Why has a depth of 6,000 m been chosen?
- United Nations International Seabed Authority (ISA) has allocated India, a 75,000-sq.-km area in the central Indian Ocean and an additional 10,000 sq. km at 26° S for this.
- The decision to target a depth of 6,000 m for the DOM holds strategic significance. India has committed to the sustainable extraction of valuable resources, including polymetallic nodules and polymetallic sulphides.
- Polymetallic nodules, which contain precious metals like copper, manganese, nickel, iron, and cobalt, are found approximately 5,000 m deep, and polymetallic sulphides occur at around 3,000 m in the central Indian Ocean.
- Hence, India’s interests span depths of 3,000-5,500 m. By operating at a depth of 6,000 m, India can effectively cater to both the Indian Exclusive Economic Zone and the central Indian Ocean.
Challenges facing DOM
- Issues associated underwater:
- High pressure in deep oceans: Being one metre underwater puts as much pressure on an object of one square metre area as if it were carrying 10,000 kg of weight. Operating under such high-pressure requires the use of meticulously designed equipment crafted from durable metals or materials. Additionally, electronics and instruments find it simpler to function in a vacuum or in space. Conversely, inside the water, poorly designed objects collapse or implode.

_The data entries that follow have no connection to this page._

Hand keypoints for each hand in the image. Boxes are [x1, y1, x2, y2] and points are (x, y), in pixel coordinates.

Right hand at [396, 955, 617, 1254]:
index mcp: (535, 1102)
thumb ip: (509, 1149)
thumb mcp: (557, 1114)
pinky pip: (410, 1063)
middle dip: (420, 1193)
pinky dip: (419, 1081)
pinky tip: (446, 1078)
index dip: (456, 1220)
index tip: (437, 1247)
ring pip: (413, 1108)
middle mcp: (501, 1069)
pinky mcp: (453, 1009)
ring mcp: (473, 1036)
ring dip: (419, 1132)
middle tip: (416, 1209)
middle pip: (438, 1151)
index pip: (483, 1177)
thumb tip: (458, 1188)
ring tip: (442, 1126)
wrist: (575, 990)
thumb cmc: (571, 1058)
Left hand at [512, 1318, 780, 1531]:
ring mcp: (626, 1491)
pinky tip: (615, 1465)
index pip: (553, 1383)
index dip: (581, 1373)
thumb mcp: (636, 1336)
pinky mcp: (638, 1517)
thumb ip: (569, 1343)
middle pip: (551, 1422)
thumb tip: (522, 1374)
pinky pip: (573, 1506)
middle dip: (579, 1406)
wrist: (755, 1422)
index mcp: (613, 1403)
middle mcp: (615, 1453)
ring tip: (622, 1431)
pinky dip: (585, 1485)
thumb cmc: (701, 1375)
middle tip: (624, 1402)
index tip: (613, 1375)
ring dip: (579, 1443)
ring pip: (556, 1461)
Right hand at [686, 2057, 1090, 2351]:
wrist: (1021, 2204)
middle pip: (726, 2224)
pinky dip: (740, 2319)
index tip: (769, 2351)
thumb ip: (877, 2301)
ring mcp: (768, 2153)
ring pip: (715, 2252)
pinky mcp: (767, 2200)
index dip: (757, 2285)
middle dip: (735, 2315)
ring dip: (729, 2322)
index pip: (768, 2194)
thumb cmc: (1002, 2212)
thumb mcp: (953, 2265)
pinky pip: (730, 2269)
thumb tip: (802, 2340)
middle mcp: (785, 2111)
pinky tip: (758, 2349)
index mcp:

- Landing on the ocean bed presents challenges due to its incredibly soft and muddy surface. This factor renders it exceedingly difficult for heavy vehicles to land or manoeuvre, as they would inevitably sink.
- Extracting materials requires them to be pumped to the ocean surface, an undertaking that demands a large amount of power and energy. Unlike controlling rovers on distant planets, remotely operated vehicles prove ineffective in the deep oceans due to the absence of electromagnetic wave propagation in this medium.
- Visibility also poses a significant hurdle as natural light can penetrate only a few tens of metres beneath the surface, whereas space observations are facilitated through telescopes.
- All these intricate challenges are further compounded by factors like variations in temperature, corrosion, salinity, etc., all of which must also be dealt with.